Tom Brady has taken his foot off the gas in 2022 in a more public way than fans are used to. He voluntarily missed eleven days of training camp and has announced that he will not be available to the Tampa Bay Buccaneers on Wednesdays during the season.

Eisen says if Brady is looking for a less demanding career, broadcasting isn’t the best option.

“It is a lot of work. And I’m not saying Brady’s not up for it, but if he’s been grinding for 23, 24 years, it’s still a grind in its own way.”

FOX signed Brady to a ten-year deal reportedly worth $375 million to start after he retires. He will be in the network’s top broadcast booth and also serve as an ambassador for the network’s coverage of the NFL.

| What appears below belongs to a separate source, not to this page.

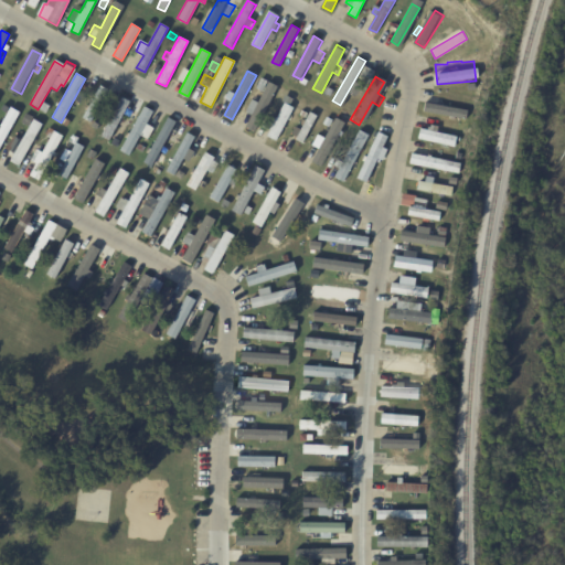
[(265,81),(260,92),(255,88),(259,78),(265,81)]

Eisen says there is a much better model for Brady’s media career in his old rival Peyton Manning.

“I think what Peyton Manning has done with his post-playing career is more of a blueprint that I would think Brady would follow,” Eisen said. “Peyton Manning could be making that much money in the booth himself, right? Instead, he’s got his own production company and he’s doing the games, but not all of them, only 10 of them. And he’s doing them from his basement and he’s got the rights to the games!”

He added that Tom Brady “write his own ticket like that” if he chose to do something similar to what Manning has done with Omaha Productions.

Brady has not had much to say about his deal with FOX since the news became public. In June, he told Dan Patrick that he knows his first season in the booth will come with a lot of growing pains.